Recent Accounting Pronouncements

See "Note 1 - Summary of Significant Accounting Policies and Nature of Operations" of the Notes to Consolidated Financial Statements, included in Part IV, Item 15 of this report.

Critical Accounting Policies and Estimates

Our consolidated financial statements have been prepared in accordance with GAAP. The preparation of our consolidated financial statements requires us to make estimates and assumptions that affect the reported amounts of assets, liabilities, net sales, costs and expenses, and related disclosures. We evaluate our estimates and assumptions on an ongoing basis. Actual results could differ from those estimates under different assumptions and conditions. We believe that of our significant accounting policies, which are described in Note 1 - Summary of Significant Accounting Policies and Nature of Operations" of the Notes to Consolidated Financial Statements, the following accounting policies and estimates set forth below involve a greater degree of judgment or complexity.

Valuation of Inventory - Inventory Reserve. Inventory primarily consists of finished goods. We purchase inventory from suppliers both domestically and internationally, primarily in Taiwan and China. Inventory is accounted for using the first-in first-out ("FIFO") method and valued at the lower of cost or net realizable value. We recognize provisions for obsolete and slow-moving inventory primarily based on judgments about expected disposition of inventory, generally, through sales, or liquidations of obsolete inventory, and expected recoverable values based on currently-available or historical information. If actual market conditions are less favorable than those anticipated by management, additional write-offs to reduce the value of our inventory may be required.

Impairment of Long-Lived Assets. We assess potential impairments whenever events or changes in circumstances indicate that the carrying value of our long-lived assets, or asset group, may not be recoverable. If an indicator of impairment exists, we review the recoverability of our long-lived assets by estimating the future undiscounted cash flows compared to the carrying value of such assets, or asset group. An impairment loss will result when the carrying value of the asset group exceeds the undiscounted future cash flows of the asset group.

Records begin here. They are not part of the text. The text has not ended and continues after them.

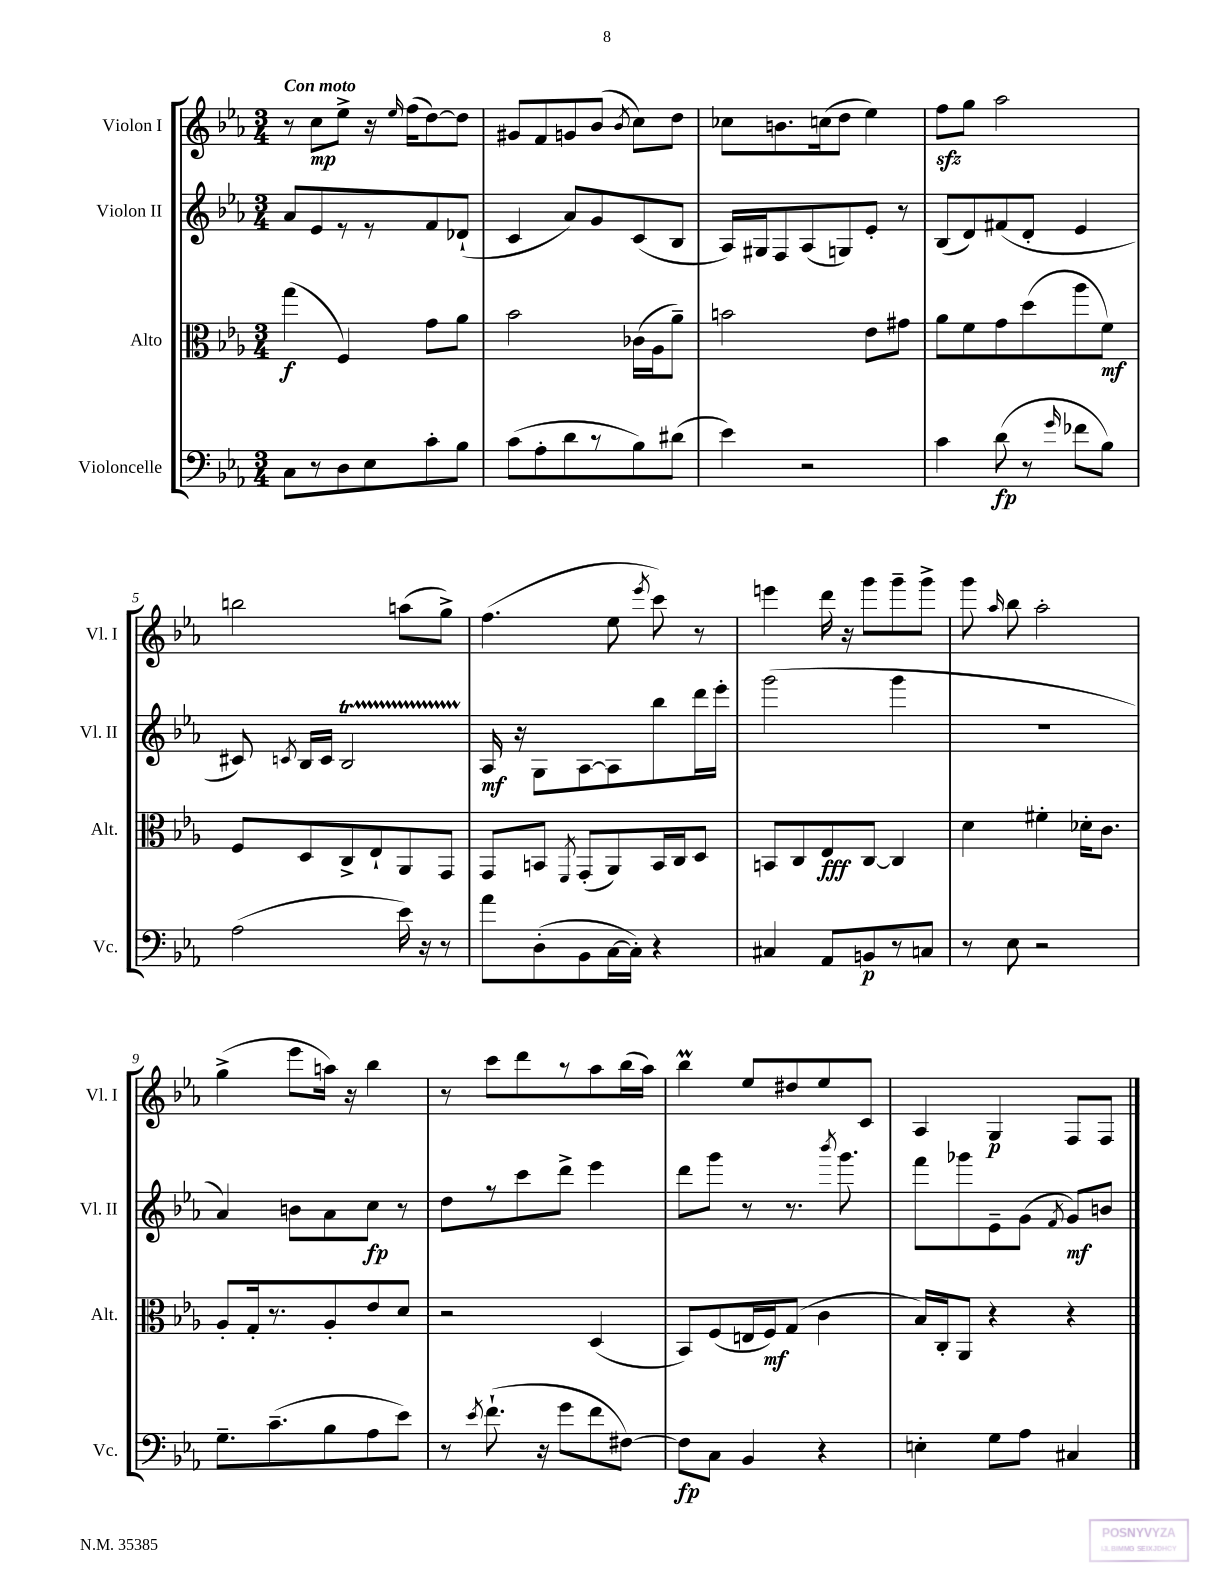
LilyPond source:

<<
\new StaffGroup <<
\new Staff = "s0" \with { instrumentName = "Violon I" shortInstrumentName = "Vl. I" } {
    \clef treble \key ees \major \numericTimeSignature \time 3/4 \tempo "Con moto"
    \autoBeamOff r8 c''8[\mp ees''8]-> r16 \grace { ees''16 } f''16[( d''8~) d''8] |
    gis'8[ f'8 g'8 bes'8]( \acciaccatura { bes'8 } c''8[) d''8] |
    ces''8[ b'8. c''16( d''8] ees''4) |
    f''8[\sfz g''8] aes''2 |
    b''2 a''8[( g''8]->) |
    f''4.( ees''8 \acciaccatura { ees'''8 } c'''8) r8 |
    e'''4 d'''16 r16 g'''8[ g'''8-- g'''8]-> |
    g'''8 \grace { aes''16 } bes''8 aes''2-. |
    g''4->( ees'''8[ a''16]) r16 bes''4 |
    r8 c'''8[ d'''8 r8 aes''8 bes''16( aes''16]) |
    bes''4\prall ees''8[ dis''8 ees''8 c'8] |
    aes4 g4\p f8[ f8] \bar "|." |
}
\new Staff = "s1" \with { instrumentName = "Violon II" shortInstrumentName = "Vl. II" } {
    \clef treble \key ees \major \numericTimeSignature \time 3/4
    \autoBeamOff aes'8[ ees'8 r8 r8 f'8 des'8]-!( |
    c'4 aes'8[) g'8 c'8( bes8] |
    aes16[) gis16 f8 aes8( g8) ees'8]-. r8 |
    bes8[( d'8) fis'8( d'8]-. ees'4 |
    cis'8) \acciaccatura { c'8 } bes16[ c'16] bes2\startTrillSpan |
    aes16\stopTrillSpan\mf r16 g8[ aes8~ aes8 bes''8 d'''16 ees'''16]-. |
    g'''2( g'''4 |
    R2. |
    aes'4) b'8[ aes'8 c''8]\fp r8 |
    d''8[ r8 c'''8 d'''8]-> ees'''4 |
    d'''8[ g'''8] r8 r8. \acciaccatura { bes'''8 } g'''8. |
    f'''8[ ges'''8 ees'8-- g'8]( \acciaccatura { f'8 } g'8[\mf) b'8] \bar "|." |
}
\new Staff = "s2" \with { instrumentName = "Alto" shortInstrumentName = "Alt." } {
    \clef alto \key ees \major \numericTimeSignature \time 3/4
    \autoBeamOff g''4\f( f4) g'8[ aes'8] |
    bes'2 ces'16[( aes16 aes'8]--) |
    b'2 ees'8[ gis'8] |
    aes'8[ f'8 g'8 d''8( aes''8 f'8]\mf) |
    f8[ d8 c8-> ees8-! aes,8 g,8] |
    g,8[ b,8] \acciaccatura { f,8 } g,8[-.( aes,8) b,16 c16 d8] |
    b,8[ c8 ees8\fff c8]~ c4 |
    d'4 fis'4-. des'16[-. c'8.] |
    aes8[-. g16-. r8. aes8-. ees'8 d'8] |
    r2 d4( |
    bes,8[) f8( e16 f16\mf) g8]( c'4 |
    bes16[) c16-. aes,8] r4 r4 \bar "|." |
}
\new Staff = "s3" \with { instrumentName = "Violoncelle" shortInstrumentName = "Vc." } {
    \clef bass \key ees \major \numericTimeSignature \time 3/4
    \autoBeamOff c8[ r8 d8 ees8 c'8-. bes8] |
    c'8[( aes8-. d'8 r8 bes8) dis'8]( |
    ees'4) r2 |
    c'4 d'8\fp( r8 \grace { g'16 } fes'8[ bes8]) |
    aes2( ees'16) r16 r8 |
    aes'8[ d8-.( bes,8 c16~ c16]-.) r4 |
    cis4 aes,8[ b,8\p r8 c8] |
    r8 ees8 r2 |
    g8.[-- c'8.--( bes8 aes8 ees'8]) |
    r8 \acciaccatura { ees'8 } f'8.-!( r16 g'8[ f'8 fis8]~) |
    fis8[\fp c8] bes,4 r4 |
    e4-. g8[ aes8] cis4 \bar "|." |
}
>>
>>
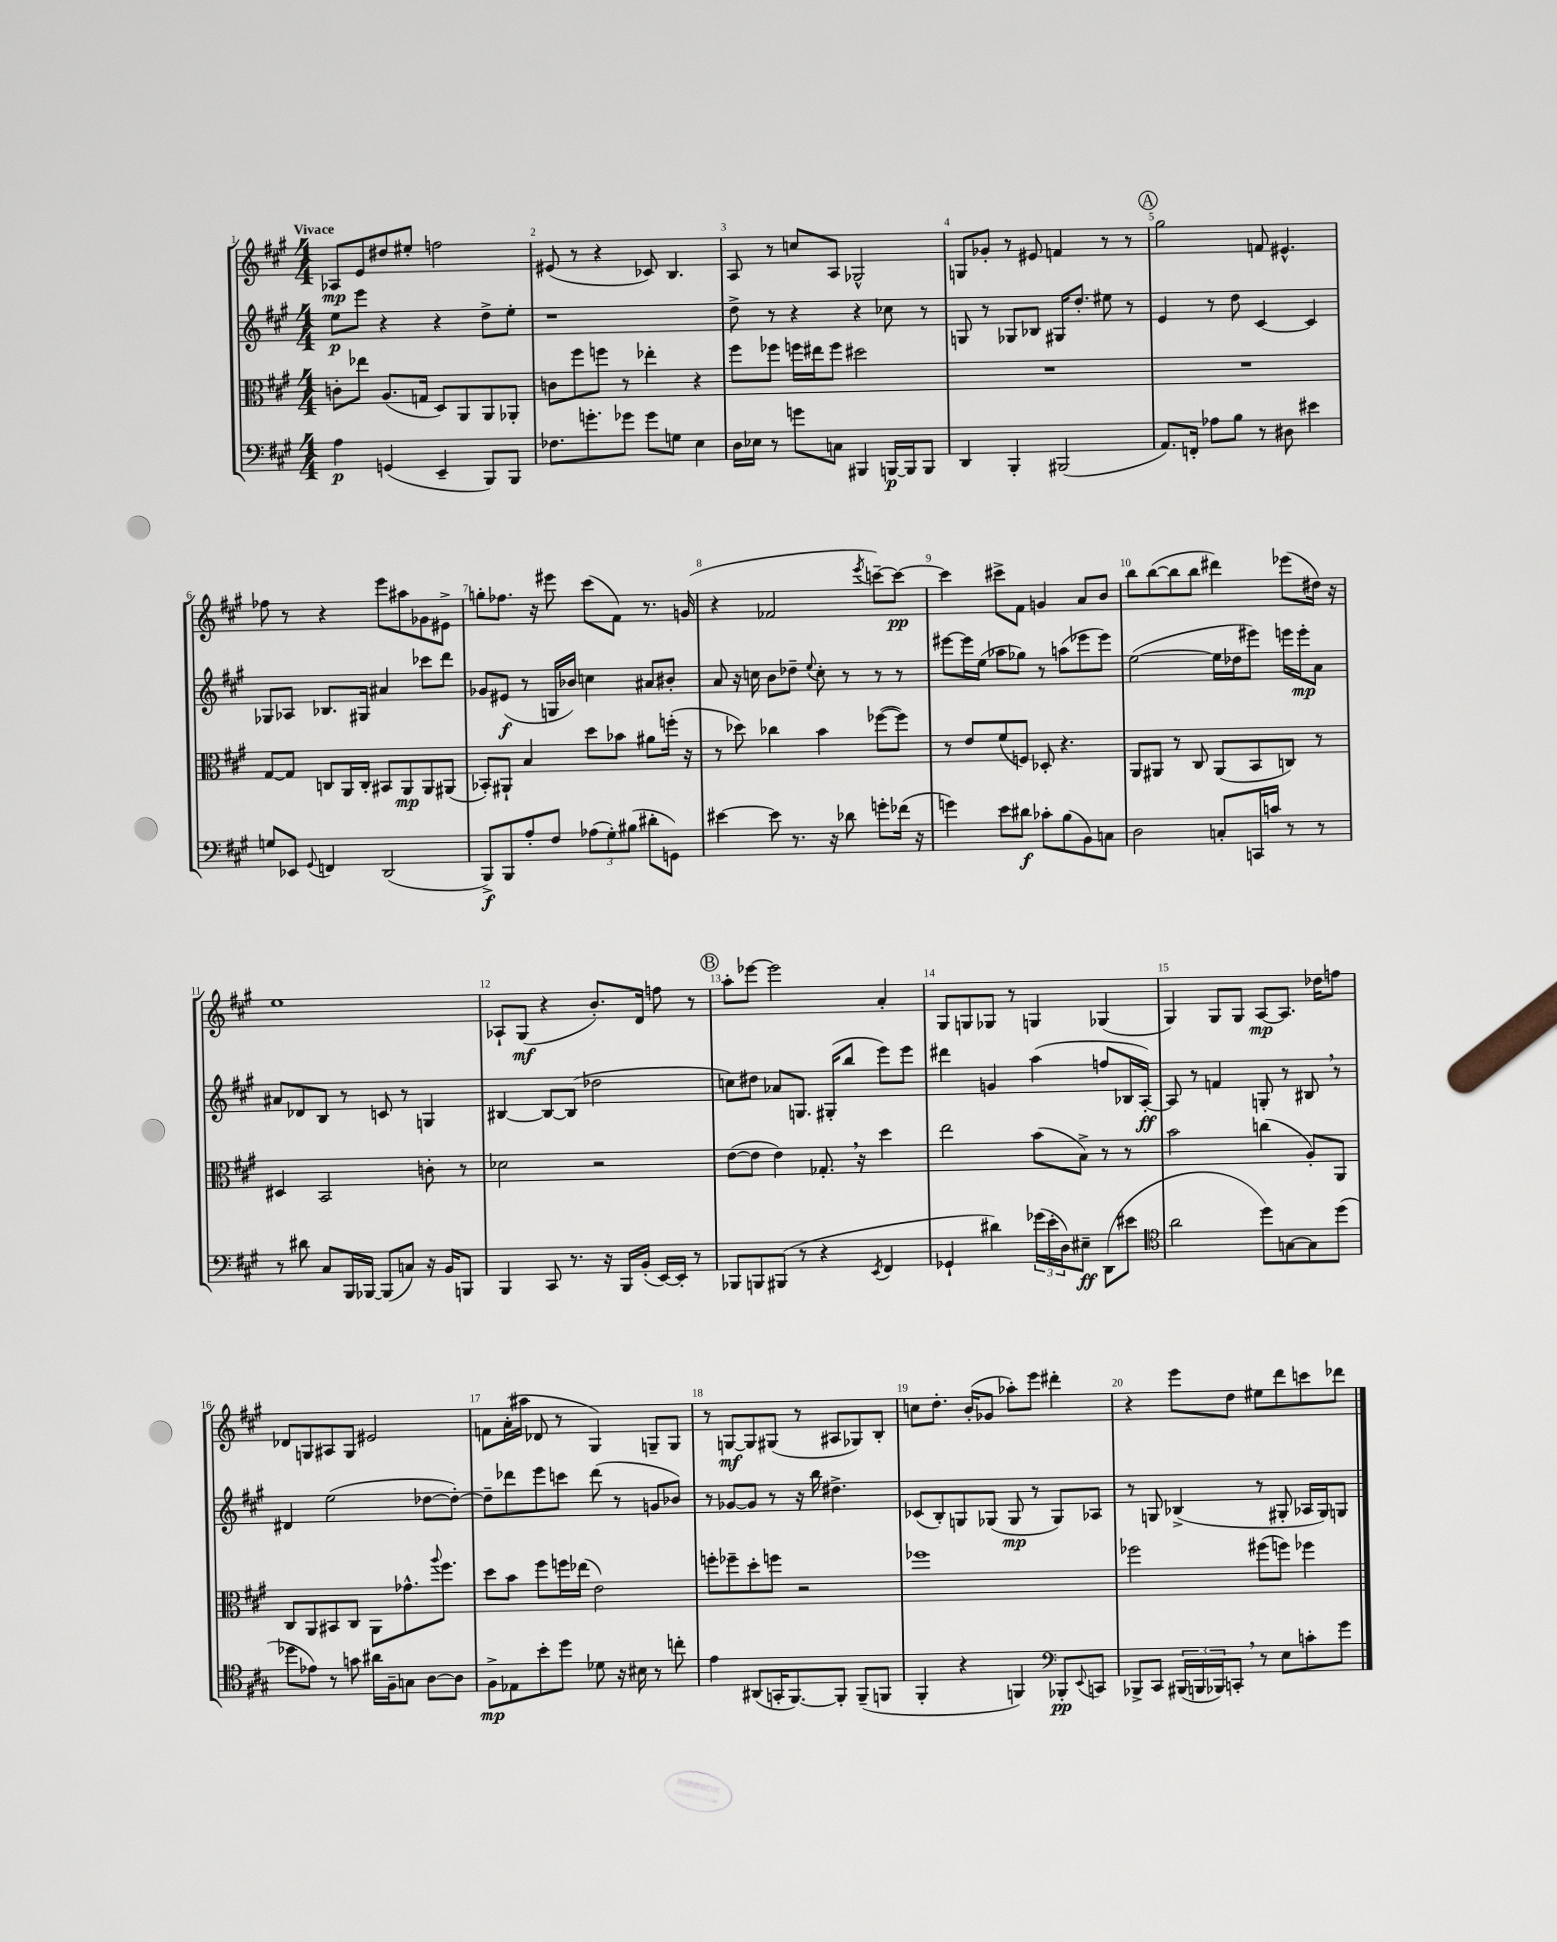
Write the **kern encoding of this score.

**kern	**kern	**kern	**kern
*staff4	*staff3	*staff2	*staff1
*clefF4	*clefC3	*clefG2	*clefG2
*k[f#c#g#]	*k[f#c#g#]	*k[f#c#g#]	*k[f#c#g#]
*M4/4	*M4/4	*M4/4	*M4/4
4A	8c'	8ee	8A-
.	8ee-	8eee	8e
(4GG	(8.A	4r	8dd#
.	.	.	8ee#'
.	16G	.	.
4EE~	8D)	4r	2ff
.	8AA	.	.
8BBB)	8AA	8dd^	.
8BBB	8AA-'	8ee'	.
=	=	=	=
8.F-	8c	1r	(8e#
.	8ff#	.	8r
8.g'	.	.	.
.	8ff	.	4r
8g-	8r	.	.
8g-	4ee-'	.	8c-)
8G	.	.	4.B
4E	4r	.	.
=	=	=	=
16D	8ff#	8dd^	8A
16E-	.	.	.
8r	8ff-	8r	8r
8g	16ff	4r	8cc
.	16ee#	.	.
8C	8ff	.	8A
4BBB#	2dd#	4r	2G-^^
[16BBB	.	8cc-	.
16BBB]	.	.	.
8BBB	.	8r	.
=	=	=	=
4DD	1r	8G	8G
.	.	8r	8g-'
4BBB'	.	8G-	8r
.	.	8B-	8e#
(2BBB#	.	16G#	4f
.	.	8.dd'	.
.	.	8ee#	8r
.	.	8r	8r
=	=	=	=
8.AA)	1r	4e	2gg#
16FF'	.	.	.
8A-	.	8r	.
8B	.	8dd	.
8r	.	[4c#	8f
8D#	.	.	4.e#^^
4e#	.	4c#]	.
=	=	=	=
8G	[8G#	8G-	8ff-
8EE-	8G#]	8A-	8r
8qqGG#	.	.	.
4FF	8C	8.B-	4r
.	16AA	.	.
.	16C'	16G#	.
(2DD	8BB#	4a#	8eee
.	8AA	.	8aa#
.	8AA	8ccc-	8g-
.	(8AA#	8ddd	8e#^
=	=	=	=
8BBB^)	8BB-')	8g-	8gg'
8BBB	8AA#`	(8e#	8.ff-
8A'	4B	8r	.
.	.	.	16r
8F#	.	16G	8eee#
.	.	16b-)	.
(12A-	8dd	4cc	(8ccc#
12G#')	.	.	.
.	8b-	.	8f#)
(12B#	.	.	.
8d#'	8a#	8a#	8.r
8GG)	(16ff'	8b#'	.
.	16r	.	(16g
=	=	=	=
[4e#	8r	8a	4r
.	8dd-)	16r	.
.	.	16cc	.
8e#]	4cc-	8b	2f-
8.r	.	8dd-~	.
.	.	8qqee	.
.	4b	8cc'	.
16r	.	.	.
8d-	.	8r	.
.	.	.	8qeee
8g'	([8ff-	8r	[8ccc~)
(16f-	8ff-])	8r	8ccc_
16r	.	.	.
=	=	=	=
4g)	8r	[8eee#	4ccc]
.	8e	16eee#]	.
.	.	(16ee	.
8e	(8f#	8aa-	8ccc#^
8d#	8F)	8gg-)	8f#
8c-'	8D-'	8r	4g
(8B	4.r	(8aa	.
8BB)	.	8eee-	8a
8C	.	8eee-)	8b
=	=	=	=
2D	8AA	([2ee	8bb
.	8AA#	.	([8bb
.	8r	.	8bb]
.	8C#	.	8bb
8C'	(8AA#	16ee]	4ddd#)
.	.	16dd-	.
16CC	8BB	8eee#)	.
16c	.	.	.
8r	8C)	16eee	(8eee-
.	.	16eee'	.
8r	8r	8a	16dd#)
.	.	.	16r
=	=	=	=
8r	4D#	8a#	1ee
8d#	.	8d-	.
8C#	2BB	8B	.
16BBB	.	8r	.
[16BBB-	.	.	.
(8BBB-]	.	8c	.
8C)	.	8r	.
16r	8c'	4G	.
16BB	.	.	.
8BBB	8r	.	.
=	=	=	=
4BBB	2d-	[4B#	8A-`
.	.	.	(8G#
8CC#	.	8B#_	4r
8.r	.	(8B#]	.
.	2r	2dd-	8.b')
16r	.	.	.
16BBB	.	.	.
(16BB'	.	.	16d
[16EE)	.	.	8ff
16EE']	.	.	.
8r	.	.	8r
=	=	=	=
8BBB-	([8e	8cc)	8aa'
8BBB	8e]	8dd#	[8eee-
(8BBB#	4e)	8a-	2eee-]
8r	.	8.G	.
4r	8.G-'	.	.
.	.	(16G#'	.
.	.	8bb	.
.	16r	.	.
8qEE	.	.	.
4FF#	4dd	8eee)	4a'
.	.	8eee	.
=	=	=	=
4GG-`	2ee	4ddd#	8G#
.	.	.	8G
4d#)	.	4g	8G-
.	.	.	8r
(24g-	(8b	(4aa	4G
24e'	.	.	.
24D)	.	.	.
8E#~	8B^)	.	.
(8DD	8r	8ff	(4G-
8e#	8r	16B-	.
.	.	[16A')	.
=	=	=	=
*clefC4	*	*	*
2a	2b	8A]	4G#)
.	.	8r	.
.	.	4f	8G#
.	.	.	8G#
8dd)	(4cc	8G'	[8A
[8G	.	8r	8.A]
8G]	8A')	8B#	.
.	.	.	16dd-
(8dd	8AA	8r	8ff
=	=	=	=
8dd-	8C#	4d#	8d-
8e-)	8AA	.	8G
8r	8BB#	(2ee	8A#
8g	8C#	.	8G
16a#	8AA	.	2e#
16F#~	.	.	.
8G	8.g-^^	.	.
[8A	.	[8dd-	.
.	8qqaa	.	.
.	8.ff#	.	.
8A]	.	8dd-'_)	.
=	=	=	=
8F#^	8dd	8dd-~]	8f
8E-	8b	8ddd-	(16a'
.	.	.	16aa#
8b'	8ff#	8eee	8d-
8dd	16ff	8ccc	8r
.	(16ee-	.	.
8d-	2e)	(8ddd-	4G#)
16r	.	8r	.
16B#	.	.	.
8r	.	8g	8G~
8cc'	.	8b-)	8G
=	=	=	=
4e	8ff'	8r	8r
.	8ff-~	[8g-	[8G
(8AA#	8dd'	8g-]	8G]
16GG'	8ff	8r	(8G#
[8.FF#)	.	.	.
.	2r	16r	8r
.	.	16bb	.
8FF#']	.	4.dd#^	8A#
(8FF#~	.	.	8G-)
8FF	.	.	8B'
=	=	=	=
4FF#'	1ff-	(8c-	8cc
.	.	8B')	8.dd'
4r	.	8G	.
.	.	.	(16b'
.	.	(8G-	8g-
4FF)	.	8G-	8aa-')
.	.	8r	8eee
*clefF4	*	*	*
8BBB-'	.	8G-)	4ddd#'
8qqEE	.	.	.
8CC	.	8A-	.
=	=	=	=
8BBB-^	2ff-	8r	4r
8CC#	.	8G	.
(24BBB#	.	(4B-^	8eee
24BBB	.	.	.
24BBB-)	.	.	.
8CC'	.	.	8dd
8r	(8ff#	8r	8ee#
8E	8ff)	8G#'	8ddd
8c'	4ff-	16A-	8ccc
.	.	16G#)	.
8g#	.	8G	8ddd-
==	==	==	==
*-	*-	*-	*-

On January 3, 2026, we considered the significant decline in our market value, combined with the fiscal year 2025 net cash used in operating activities in the consolidated statements of cash flows, to be changes in circumstances that represent indicators of impairment. Therefore, the consolidated asset group was tested for recoverability by comparing the future undiscounted cash flows against its carrying value. It was determined that the carrying value exceeded the future undiscounted cash flows of the asset group. The fair value of the asset group, estimated using a market approach in an independent third-party valuation, was less than its carrying amount. Therefore, the excess of the carrying amount above the fair value was recognized as an impairment loss, which was allocated to the long-lived assets' carrying values on a pro rata basis. The impairment loss cannot reduce the long-lived asset's carrying value below its fair value. Our long-lived assets consists of property and equipment, net, right-of-use assets - operating leases, net, and right-of-use assets - finance leases, net. During the year ended January 3, 2026, we recognized an impairment charge of $3,690 on its long-lived assets, resulting in an impairment loss of $3,690 recorded in operating expense in the consolidated statements of operations. During the year ended December 28, 2024, no impairment loss was recorded.